Walking into their home for the first time, it was a sight that will stay with me forever, and I’d suggest that is a good thing. It serves as constant reminder of why I do what I do. The entire house was 7 metres by 6 metres. The timber boards that served as the walls had gaps that you could pass your hand through and the house‑as are all those in the slums‑are built on reclaimed land of the port authority of Bangkok. This is fine until it rains, which it does often, causing the water levels to rise and the homes to flood.

Make a change

When I led a team into the slums last year, we changed things for Mr and Mrs Bai. In a ridiculously short period of time we relocated the family into a temporary home, emptied the house of their possessions and demolish the home. All of this took a couple of hours and by lunch time the local builders that we’d contracted were sinking concrete posts into the ground to create the foundations for their new home. Forty-three days after meeting Mr Bai, he moved into a new home, which couldn’t have been more different than where he’d lived for the previous 30 years.
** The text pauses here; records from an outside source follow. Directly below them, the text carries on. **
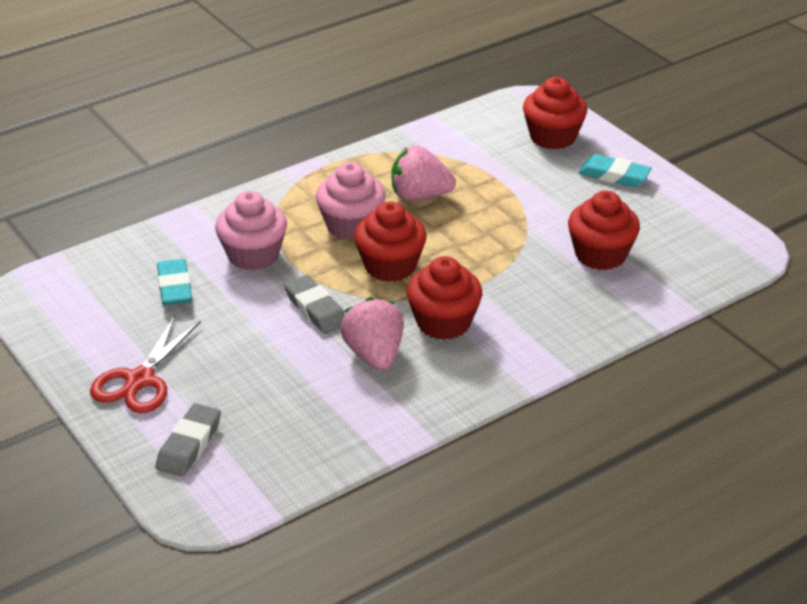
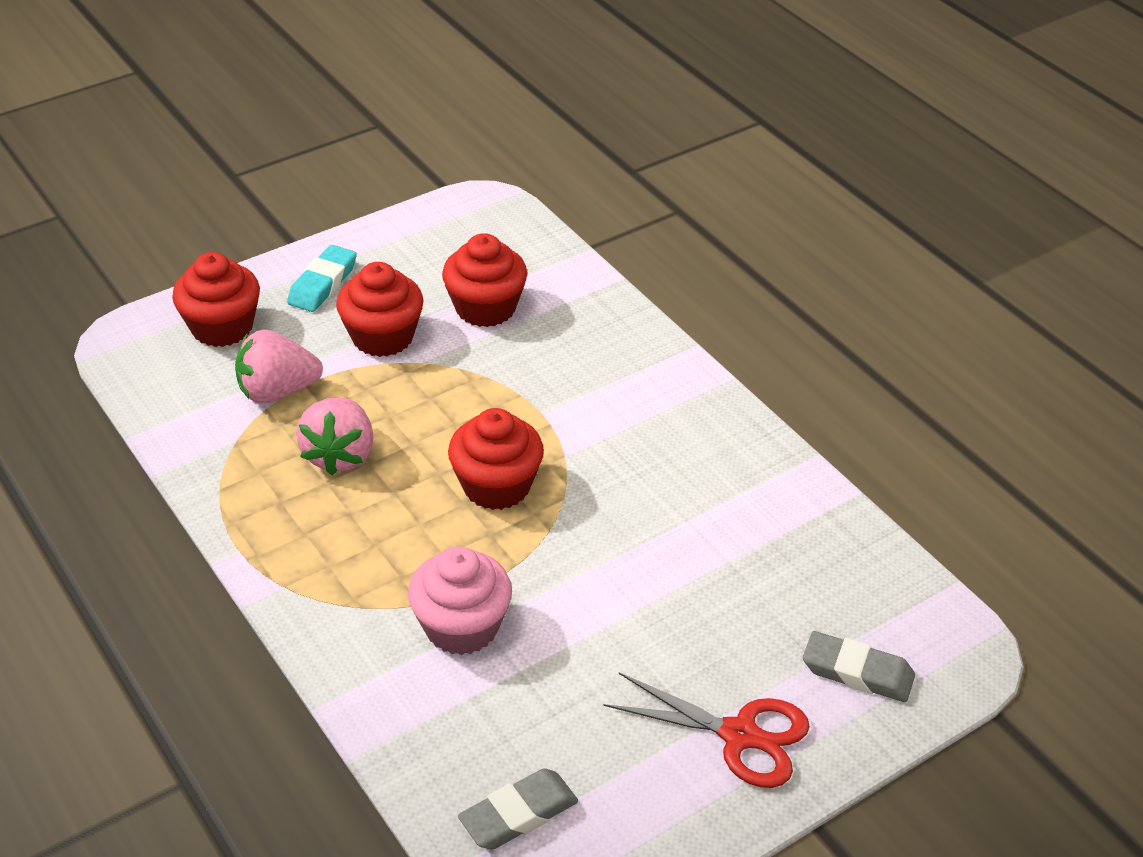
camera: 90 degrees left, 5 degrees up
(175, 287) = (533, 712): turquoise eraser -> none
(315, 309) = (586, 557): grey eraser -> grey eraser (518, 814)
(351, 225) = (401, 524): pink cupcake -> none
(374, 355) = (675, 502): pink strawberry -> pink strawberry (277, 392)
(443, 322) = (612, 441): red cupcake -> red cupcake (383, 337)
When I walk through the slums I’m reminded of the remarkable strength shown by those who live there and how bringing teams to help in the slum help to build team resilience. The stories I hear, the sights I see and the people I meet … they stay with me long after I leave the slums and long after I return to the comfort and affluence that many of us share living in Australia.

The teams that I take into the slums to support families like Mr Bai are not builders and we’re not confused by our abilities and ambitions. We fund the building of the new home and employ local builders who know the land and benefit from the employment community. What we from our time in the slums are lessons in life around resilience, tolerance, compassion and humility. Lessons that confront you there and then and others that bubble to the surface long after you’ve left.